-- WHAT THE TASK ASKS --
Scan the records for the word "בעלות". Return each line where it is found.

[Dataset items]
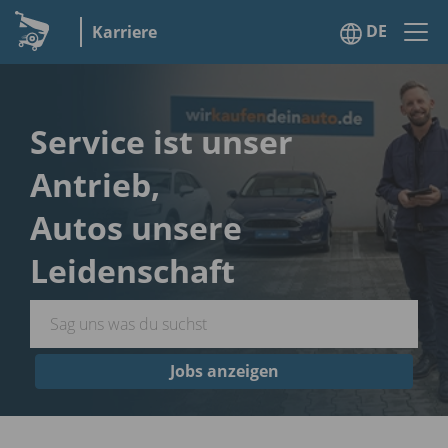
DE
Karriere
Service ist unser
Antrieb,
Autos unsere
Leidenschaft
Jobs anzeigen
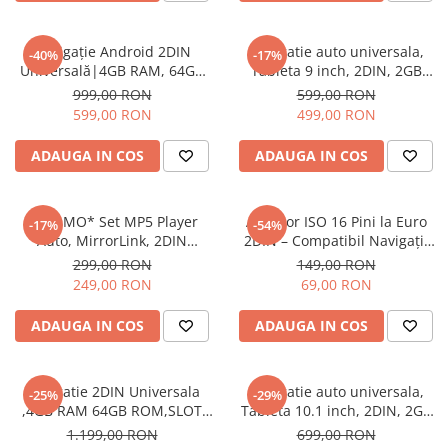
Navigatii Audi
Navigație Android 2DIN
Navigatie auto universala,
-40%
-17%
Navigatii BMW
Universală|4GB RAM, 64GB
Tableta 9 inch, 2DIN, 2GB
ROM, Ecran 7 inch, CarPlay și
RAM, 64GB ROM, Android
Navigatii Mercedes
999,00 RON
599,00 RON
Android Auto Wireless, Radio
Auto Cablu, Carplay Wireless,
599,00 RON
499,00 RON
Navigatii Fiat
RDS
GPS, Bluetooth 4.0, Radio FM,
Touchscreen
Navigatii Nissan
ADAUGA IN COS
ADAUGA IN COS
Navigatii Citroen
Navigatii Suzuki
*PROMO* Set MP5 Player
Adaptor ISO 16 Pini la Euro
-17%
-54%
Auto, MirrorLink, 2DIN
2DIN – Compatibil Navigații
Navigatii Mitsubishi
Bluetooth, AUX, USB, Card
Kenwood, Sony, JVC,
299,00 RON
149,00 RON
SD+Camera marsarier+Rama
Blaupunkt, Android – Cablaj
Navigatii Volvo
249,00 RON
69,00 RON
Auto Universal
Navigatii KIA
ADAUGA IN COS
ADAUGA IN COS
Navigatii Renault
Navigatii Mazda
Navigatie 2DIN Universala
Navigatie auto universala,
-25%
-29%
Navigatii Smart
,4GB RAM 64GB ROM,SLOT
Tableta 10.1 inch, 2DIN, 2GB
SIM 4G, CarPlay si Android
RAM, 32GB ROM, Android
Navigatii Chevrolet
1.199,00 RON
699,00 RON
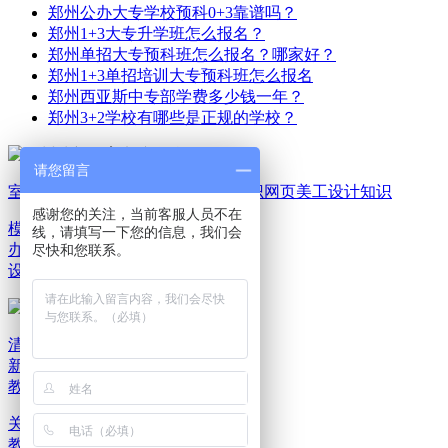
郑州公办大专学校预科0+3靠谱吗？
郑州1+3大专升学班怎么报名？
郑州单招大专预科班怎么报名？哪家好？
郑州1+3单招培训大专预科班怎么报名
郑州西亚斯中专部学费多少钱一年？
郑州3+2学校有哪些是正规的学校？
请您留言
室内家装设计知识
平面广告设计知识
网页美工设计知识
感谢您的关注，当前客服人员不在
模具机械设计知识
电脑
线，请填写一下您的信息，我们会
办公文秘知识
游戏动漫
尽快和您联系。
设计知识
清新教育新闻资讯
清
新教育报班选课
清新
教育就业服务
关于清新教育
联系清新教育
清新
教育乘车路线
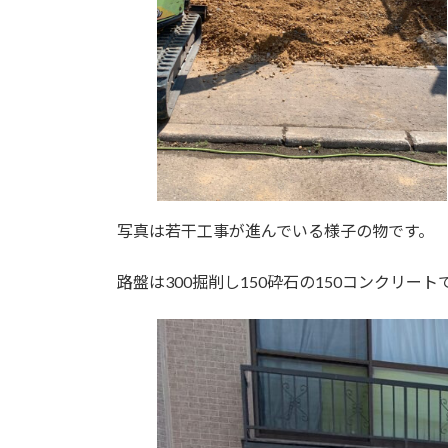
写真は若干工事が進んでいる様子の物です。
路盤は300掘削し150砕石の150コンクリー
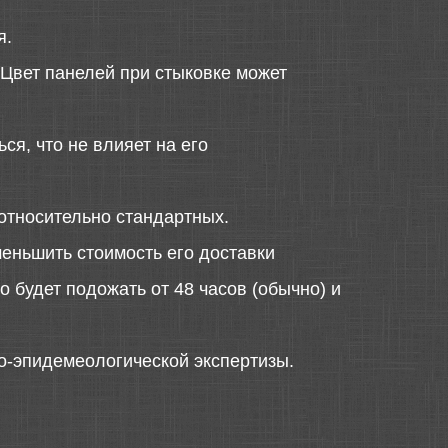
я.
 Цвет панелей при стыковке может
ся, что не влияет на его
относительно стандартных.
меньшить стоимость его доставки
 будет подожать от 48 часов (обычно) и
о-эпидемеологической экспертизы.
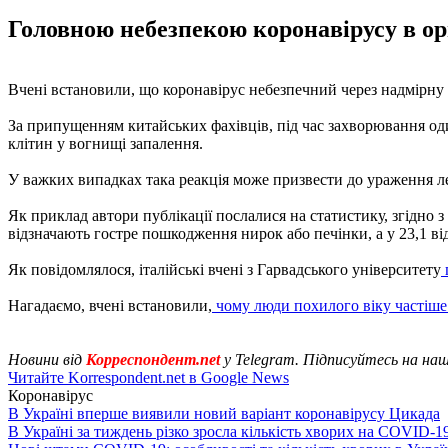
Головною небезпекою коронавірусу в ор
Вчені встановили, що коронавірус небезпечний через надмірну 
За припущенням китайських фахівців, під час захворювання од
клітин у вогнищі запалення.
У важких випадках така реакція може призвести до ураження л
Як приклад автори публікації послалися на статистику, згідно 
відзначають гостре пошкодження нирок або печінки, а у 23,1 ві
Як повідомлялося, італійські вчені з Гарвадського університету
Нагадаємо, вчені встановили,
чому люди похилого віку частіше
Новини від
Корреспондент.net
у Telegram. Підписуйтесь на на
Читайте Korrespondent.net в Google News
Коронавірус
В Україні вперше виявили новий варіант коронавірусу Цикада
В Україні за тиждень різко зросла кількість хворих на COVID-1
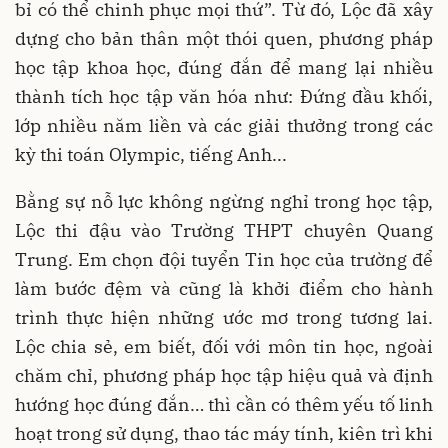
bỉ có thể chinh phục mọi thứ”. Từ đó, Lộc đã xây
dựng cho bản thân một thói quen, phương pháp
học tập khoa học, đúng đắn để mang lại nhiều
thành tích học tập văn hóa như: Đứng đầu khối,
lớp nhiều năm liền và các giải thưởng trong các
kỳ thi toán Olympic, tiếng Anh...
Bằng sự nỗ lực không ngừng nghỉ trong học tập,
Lộc thi đậu vào Trường THPT chuyên Quang
Trung. Em chọn đội tuyển Tin học của trường để
làm bước đệm và cũng là khởi điểm cho hành
trình thực hiện những ước mơ trong tương lai.
Lộc chia sẻ, em biết, đối với môn tin học, ngoài
chăm chỉ, phương pháp học tập hiệu quả và định
hướng học đúng đắn… thì cần có thêm yếu tố linh
hoạt trong sử dụng, thao tác máy tính, kiên trì khi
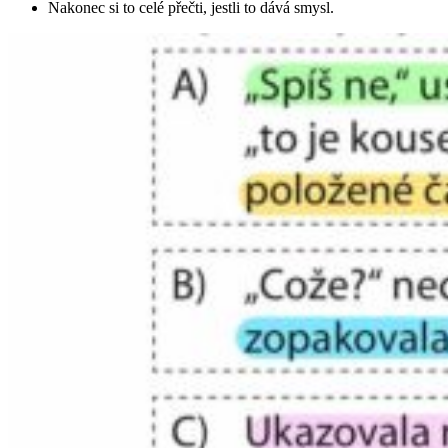
Nakonec si to celé přečti, jestli to dává smysl.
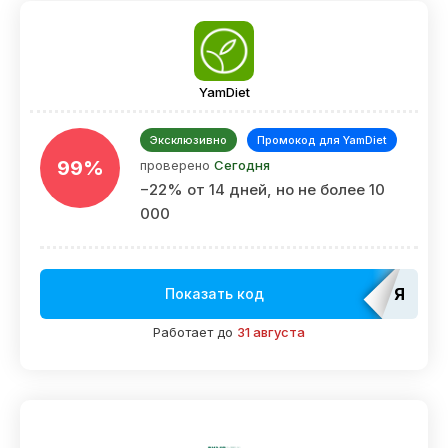
YamDiet
Эксклюзивно
Промокод для YamDiet
99%
проверено
Сегодня
−22% от 14 дней, но не более 10
000
ЯМЕД
Показать код
Работает до
31 августа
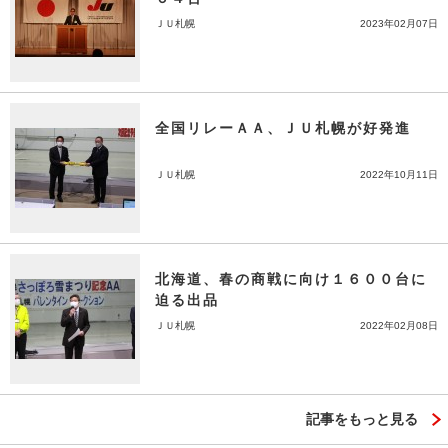
ＪＵ札幌
2023年02月07日
全国リレーＡＡ、ＪＵ札幌が好発進
ＪＵ札幌
2022年10月11日
北海道、春の商戦に向け１６００台に
迫る出品
ＪＵ札幌
2022年02月08日
記事をもっと見る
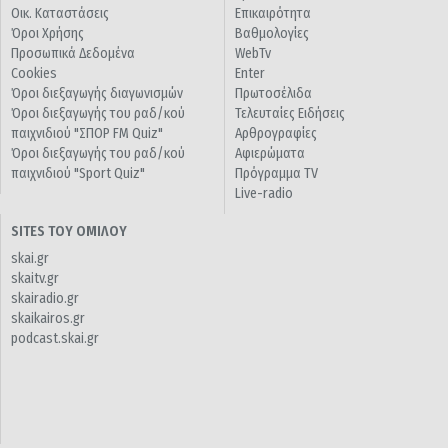
Οικ. Καταστάσεις
Επικαιρότητα
Όροι Χρήσης
Βαθμολογίες
Προσωπικά Δεδομένα
WebTv
Cookies
Enter
Όροι διεξαγωγής διαγωνισμών
Πρωτοσέλιδα
Όροι διεξαγωγής του ραδ/κού
Τελευταίες Ειδήσεις
παιχνιδιού "ΣΠΟΡ FM Quiz"
Αρθρογραφίες
Όροι διεξαγωγής του ραδ/κού
Αφιερώματα
παιχνιδιού "Sport Quiz"
Πρόγραμμα TV
Live-radio
SITES ΤΟΥ ΟΜΙΛΟΥ
skai.gr
skaitv.gr
skairadio.gr
skaikairos.gr
podcast.skai.gr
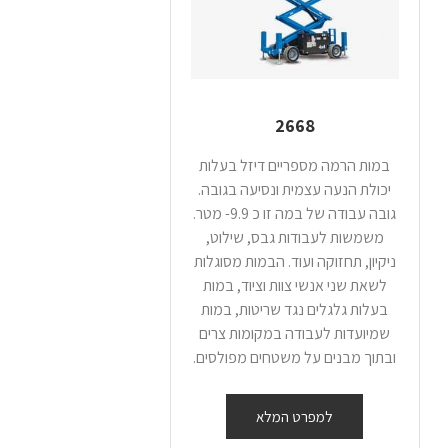
2668
במות הרמה מספריים דיזל בעלות
יכולת הנעה עצמית ונסיעה בגובה.
גובה עבודה של במה זו כ 9.9- מטר.
משמשות לעבודות גבס, שילוט,
ניקיון, תחזוקה ועוד. הבמות מסוגלות
לשאת שני אנשי צוות וציוד, במות
בעלות גלגלים נגד שריטות, במות
שמיועדות לעבודה במקומות צרים
ובתוך מבנים על משטחים מפולסים.
למפרט המלא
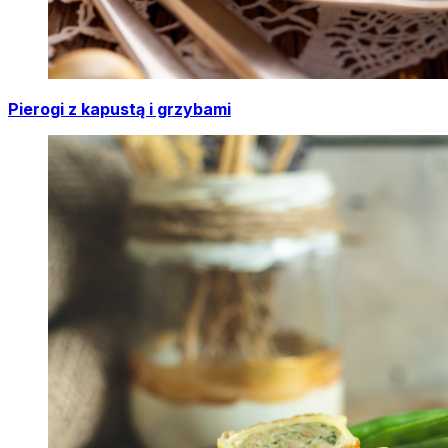
Pierogi z kapustą i grzybami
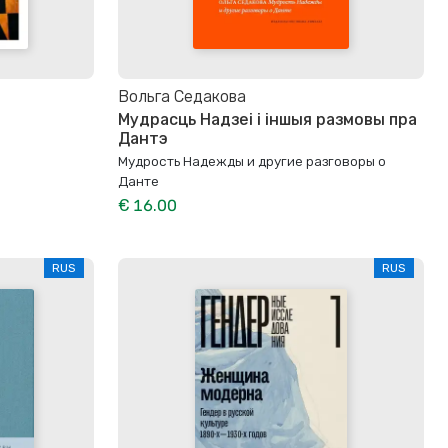
Вольга Седакова
Мудрасць Надзеі і іншыя размовы пра
Дантэ
Мудрость Надежды и другие разговоры о
Данте
€ 16.00
RUS
RUS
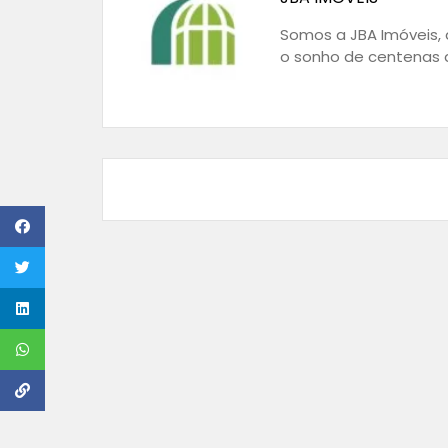
Somos a JBA Imóveis, a
o sonho de centenas d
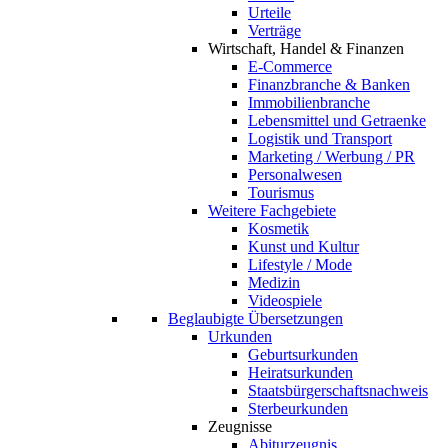
Urteile
Verträge
Wirtschaft, Handel & Finanzen
E-Commerce
Finanzbranche & Banken
Immobilienbranche
Lebensmittel und Getraenke
Logistik und Transport
Marketing / Werbung / PR
Personalwesen
Tourismus
Weitere Fachgebiete
Kosmetik
Kunst und Kultur
Lifestyle / Mode
Medizin
Videospiele
Beglaubigte Übersetzungen
Urkunden
Geburtsurkunden
Heiratsurkunden
Staatsbürgerschaftsnachweis
Sterbeurkunden
Zeugnisse
Abiturzeugnis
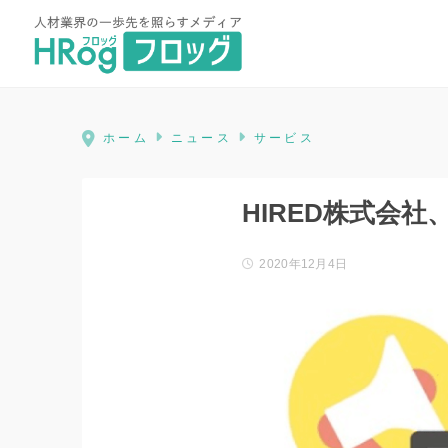
HRog | 人材業界の一歩先を照ら
ホーム
ニュース
サービス
HIRED株式会社
2020年12月4日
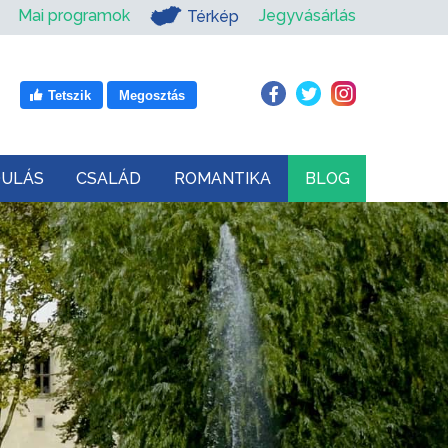
Mai programok
Jegyvásárlás
Térkép
Tetszik
Megosztás
DULÁS
CSALÁD
ROMANTIKA
BLOG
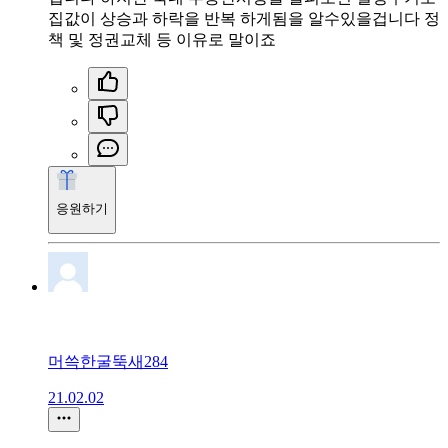
집값이 상승과 하락을 반복 하게됨을 알수있을겁니다 정
책 및 정권교체 등 이유로 말이죠
응원하기
머쓱한굴뚝새284
21.02.02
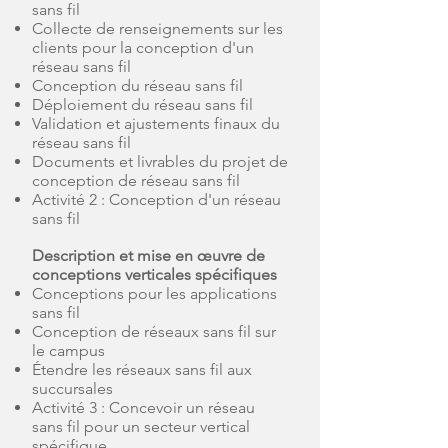
sans fil
Collecte de renseignements sur les
clients pour la conception d'un
réseau sans fil
Conception du réseau sans fil
Déploiement du réseau sans fil
Validation et ajustements finaux du
réseau sans fil
Documents et livrables du projet de
conception de réseau sans fil
Activité 2 : Conception d'un réseau
sans fil
Description et mise en œuvre de
conceptions verticales spécifiques
Conceptions pour les applications
sans fil
Conception de réseaux sans fil sur
le campus
Étendre les réseaux sans fil aux
succursales
Activité 3 : Concevoir un réseau
sans fil pour un secteur vertical
spécifique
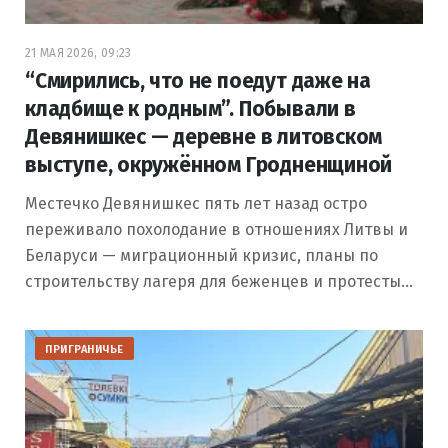
21 МАЯ 2026, 09:23
“Смирились, что не поедут даже на
кладбище к родным”. Побывали в
Девянишкес — деревне в литовском
выступе, окружённом Гродненщиной
Местечко Девянишкес пять лет назад остро
переживало похолодание в отношениях Литвы и
Беларуси — миграционный кризис, планы по
строительству лагеря для беженцев и протесты…
ПРИГРАНИЧЬЕ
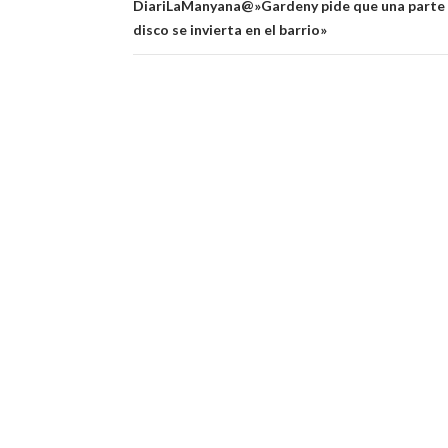
entradas
DiariLaManyana@»Gardeny pide que una parte d
disco se invierta en el barrio»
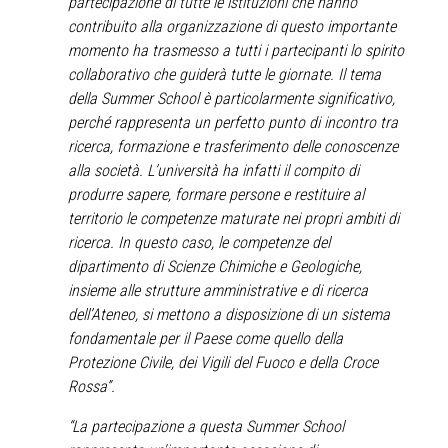
partecipazione di tutte le istituzioni che hanno
contribuito alla organizzazione di questo importante
momento ha trasmesso a tutti i partecipanti lo spirito
collaborativo che guiderà tutte le giornate. Il tema
della Summer School è particolarmente significativo,
perché rappresenta un perfetto punto di incontro tra
ricerca, formazione e trasferimento delle conoscenze
alla società. L’università ha infatti il compito di
produrre sapere, formare persone e restituire al
territorio le competenze maturate nei propri ambiti di
ricerca. In questo caso, le competenze del
dipartimento di Scienze Chimiche e Geologiche,
insieme alle strutture amministrative e di ricerca
dell’Ateneo, si mettono a disposizione di un sistema
fondamentale per il Paese come quello della
Protezione Civile, dei Vigili del Fuoco e della Croce
Rossa”.
“La partecipazione a questa Summer School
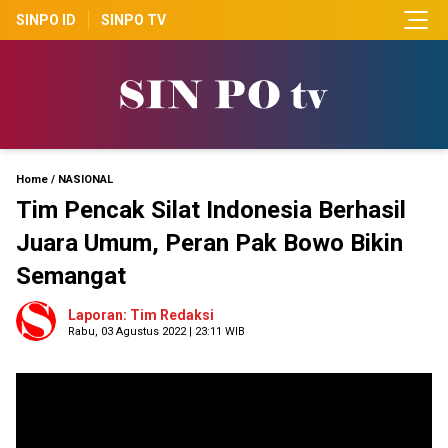
SINPO ID
SINPO TV
Home
/
NASIONAL
Tim Pencak Silat Indonesia Berhasil
Juara Umum, Peran Pak Bowo Bikin
Semangat
Laporan: Tim Redaksi
Rabu, 03 Agustus 2022 | 23:11 WIB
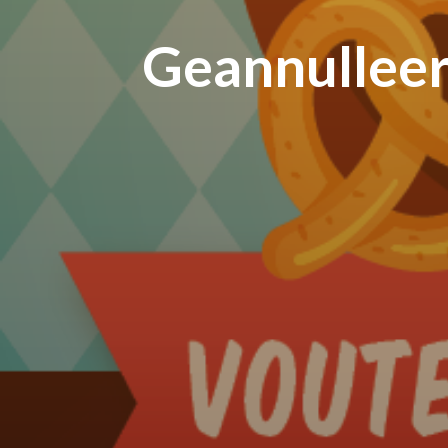
Geannulleerd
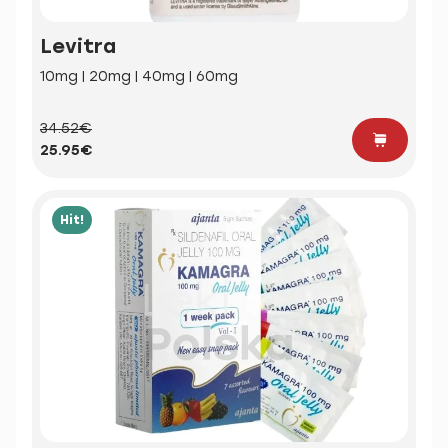
Levitra
10mg | 20mg | 40mg | 60mg
34.52€
25.95€
Hit!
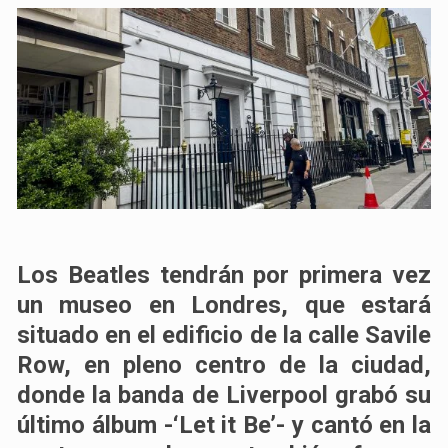
Los Beatles tendrán por primera vez
un museo en Londres, que estará
situado en el edificio de la calle Savile
Row, en pleno centro de la ciudad,
donde la banda de Liverpool grabó su
último álbum -‘Let it Be’- y cantó en la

-- WORKED SOLUTION --
במות הרמה מספריים דיזל בעלות
בעלות גלגלים נגד שריטות, במות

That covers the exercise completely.